[Opening MATERIALS PROVIDED section]

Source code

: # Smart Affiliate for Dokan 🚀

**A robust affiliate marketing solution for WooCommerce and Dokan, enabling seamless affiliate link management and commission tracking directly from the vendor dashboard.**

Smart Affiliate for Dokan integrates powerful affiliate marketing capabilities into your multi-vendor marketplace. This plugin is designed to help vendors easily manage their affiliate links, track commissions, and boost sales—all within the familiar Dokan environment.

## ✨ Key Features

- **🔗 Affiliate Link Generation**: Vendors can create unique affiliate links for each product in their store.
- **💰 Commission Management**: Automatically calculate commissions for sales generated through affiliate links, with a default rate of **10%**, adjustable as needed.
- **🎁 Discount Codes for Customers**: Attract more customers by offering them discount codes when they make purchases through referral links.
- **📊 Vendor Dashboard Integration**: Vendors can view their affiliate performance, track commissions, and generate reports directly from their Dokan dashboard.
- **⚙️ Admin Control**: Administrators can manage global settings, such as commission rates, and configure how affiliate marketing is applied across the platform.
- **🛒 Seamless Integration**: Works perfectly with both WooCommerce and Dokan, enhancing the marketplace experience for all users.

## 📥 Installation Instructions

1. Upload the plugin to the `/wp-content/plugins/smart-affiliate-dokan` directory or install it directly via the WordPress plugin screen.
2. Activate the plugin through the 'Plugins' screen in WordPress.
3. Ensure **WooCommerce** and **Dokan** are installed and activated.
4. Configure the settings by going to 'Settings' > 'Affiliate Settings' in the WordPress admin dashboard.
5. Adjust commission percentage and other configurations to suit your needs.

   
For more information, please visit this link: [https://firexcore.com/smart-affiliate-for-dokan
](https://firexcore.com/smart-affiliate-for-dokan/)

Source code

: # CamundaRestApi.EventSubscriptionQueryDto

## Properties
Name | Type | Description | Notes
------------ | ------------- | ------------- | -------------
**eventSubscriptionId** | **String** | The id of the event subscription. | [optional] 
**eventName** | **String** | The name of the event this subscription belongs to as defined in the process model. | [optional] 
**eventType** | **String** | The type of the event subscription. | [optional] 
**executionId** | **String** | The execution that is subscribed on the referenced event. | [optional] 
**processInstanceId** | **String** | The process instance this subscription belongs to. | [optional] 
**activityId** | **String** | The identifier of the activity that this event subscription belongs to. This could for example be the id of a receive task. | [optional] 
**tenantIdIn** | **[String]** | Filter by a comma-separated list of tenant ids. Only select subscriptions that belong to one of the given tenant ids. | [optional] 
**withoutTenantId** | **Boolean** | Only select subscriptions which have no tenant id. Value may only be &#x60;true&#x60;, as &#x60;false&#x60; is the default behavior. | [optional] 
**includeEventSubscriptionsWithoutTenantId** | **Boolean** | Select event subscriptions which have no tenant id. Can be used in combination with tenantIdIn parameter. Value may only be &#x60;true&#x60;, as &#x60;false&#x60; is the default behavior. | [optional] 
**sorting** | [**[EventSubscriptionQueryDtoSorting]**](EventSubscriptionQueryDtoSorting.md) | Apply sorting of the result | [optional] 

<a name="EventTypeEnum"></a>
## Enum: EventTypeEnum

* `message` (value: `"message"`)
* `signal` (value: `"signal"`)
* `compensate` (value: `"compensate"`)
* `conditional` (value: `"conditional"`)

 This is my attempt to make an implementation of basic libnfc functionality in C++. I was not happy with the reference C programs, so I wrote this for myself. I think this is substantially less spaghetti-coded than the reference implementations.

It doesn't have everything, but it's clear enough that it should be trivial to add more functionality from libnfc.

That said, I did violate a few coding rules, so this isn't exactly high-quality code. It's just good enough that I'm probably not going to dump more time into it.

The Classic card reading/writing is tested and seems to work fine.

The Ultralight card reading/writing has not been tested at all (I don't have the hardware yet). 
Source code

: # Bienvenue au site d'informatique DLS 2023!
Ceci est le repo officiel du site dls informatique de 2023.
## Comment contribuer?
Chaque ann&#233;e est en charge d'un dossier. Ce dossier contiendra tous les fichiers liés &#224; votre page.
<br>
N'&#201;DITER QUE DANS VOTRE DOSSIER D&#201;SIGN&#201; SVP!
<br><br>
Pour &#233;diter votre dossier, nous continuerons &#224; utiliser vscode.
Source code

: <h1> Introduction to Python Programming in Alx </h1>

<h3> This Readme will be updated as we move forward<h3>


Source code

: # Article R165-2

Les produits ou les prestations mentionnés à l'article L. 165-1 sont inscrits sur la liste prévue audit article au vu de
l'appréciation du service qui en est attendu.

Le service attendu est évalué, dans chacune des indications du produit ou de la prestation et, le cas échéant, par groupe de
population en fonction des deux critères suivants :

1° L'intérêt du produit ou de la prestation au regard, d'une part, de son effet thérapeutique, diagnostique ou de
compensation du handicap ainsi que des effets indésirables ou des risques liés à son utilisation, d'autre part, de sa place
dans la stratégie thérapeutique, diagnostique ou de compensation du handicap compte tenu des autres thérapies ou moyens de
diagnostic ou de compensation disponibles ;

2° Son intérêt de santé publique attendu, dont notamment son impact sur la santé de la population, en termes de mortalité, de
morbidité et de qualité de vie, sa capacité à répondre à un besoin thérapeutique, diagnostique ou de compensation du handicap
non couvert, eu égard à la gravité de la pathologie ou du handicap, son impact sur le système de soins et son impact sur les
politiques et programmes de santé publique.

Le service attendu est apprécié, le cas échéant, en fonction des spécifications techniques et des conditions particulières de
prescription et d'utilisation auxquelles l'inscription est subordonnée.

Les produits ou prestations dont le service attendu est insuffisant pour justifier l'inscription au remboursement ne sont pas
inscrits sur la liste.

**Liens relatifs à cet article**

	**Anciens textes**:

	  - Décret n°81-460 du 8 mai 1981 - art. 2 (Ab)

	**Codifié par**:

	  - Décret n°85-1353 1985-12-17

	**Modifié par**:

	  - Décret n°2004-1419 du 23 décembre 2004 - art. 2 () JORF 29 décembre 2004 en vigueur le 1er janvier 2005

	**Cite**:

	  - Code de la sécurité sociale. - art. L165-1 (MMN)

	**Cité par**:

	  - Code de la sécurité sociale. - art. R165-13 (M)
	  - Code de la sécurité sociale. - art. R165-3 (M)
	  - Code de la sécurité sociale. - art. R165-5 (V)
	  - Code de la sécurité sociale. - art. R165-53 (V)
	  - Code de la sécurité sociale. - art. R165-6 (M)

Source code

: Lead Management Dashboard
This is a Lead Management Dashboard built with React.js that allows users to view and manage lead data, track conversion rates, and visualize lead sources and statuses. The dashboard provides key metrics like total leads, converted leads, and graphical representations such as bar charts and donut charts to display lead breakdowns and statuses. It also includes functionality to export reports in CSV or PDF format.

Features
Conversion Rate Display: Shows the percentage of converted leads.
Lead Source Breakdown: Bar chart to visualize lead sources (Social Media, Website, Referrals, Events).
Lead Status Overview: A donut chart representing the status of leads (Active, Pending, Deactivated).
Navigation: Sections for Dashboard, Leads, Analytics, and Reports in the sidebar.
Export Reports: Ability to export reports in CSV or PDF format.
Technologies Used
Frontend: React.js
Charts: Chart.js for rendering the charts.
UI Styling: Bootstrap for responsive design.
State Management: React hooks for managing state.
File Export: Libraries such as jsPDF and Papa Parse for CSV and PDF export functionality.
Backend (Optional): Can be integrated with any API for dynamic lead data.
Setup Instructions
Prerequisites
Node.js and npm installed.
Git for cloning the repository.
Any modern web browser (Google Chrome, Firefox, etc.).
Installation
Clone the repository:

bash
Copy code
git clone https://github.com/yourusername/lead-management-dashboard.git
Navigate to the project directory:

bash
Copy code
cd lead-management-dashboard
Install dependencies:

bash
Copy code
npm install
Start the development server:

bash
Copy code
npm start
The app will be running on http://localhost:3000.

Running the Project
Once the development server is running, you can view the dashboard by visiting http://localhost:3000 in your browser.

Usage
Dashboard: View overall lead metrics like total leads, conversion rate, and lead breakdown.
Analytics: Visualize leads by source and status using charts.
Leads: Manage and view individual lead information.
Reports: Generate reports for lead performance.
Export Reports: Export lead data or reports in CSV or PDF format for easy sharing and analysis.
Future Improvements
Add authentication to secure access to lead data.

[Closing MATERIALS PROVIDED section]

ASSIGNMENT: Reproduce verbatim the lines of the rows above that begin with the line containing "- **🔗 Affiliate" and end with the line containing "- **📊 Vendor", including both of those lines.

REPLY TO THE EXERCISE:
- **🔗 Affiliate Link Generation**: Vendors can create unique affiliate links for each product in their store.
- **💰 Commission Management**: Automatically calculate commissions for sales generated through affiliate links, with a default rate of **10%**, adjustable as needed.
- **🎁 Discount Codes for Customers**: Attract more customers by offering them discount codes when they make purchases through referral links.
- **📊 Vendor Dashboard Integration**: Vendors can view their affiliate performance, track commissions, and generate reports directly from their Dokan dashboard.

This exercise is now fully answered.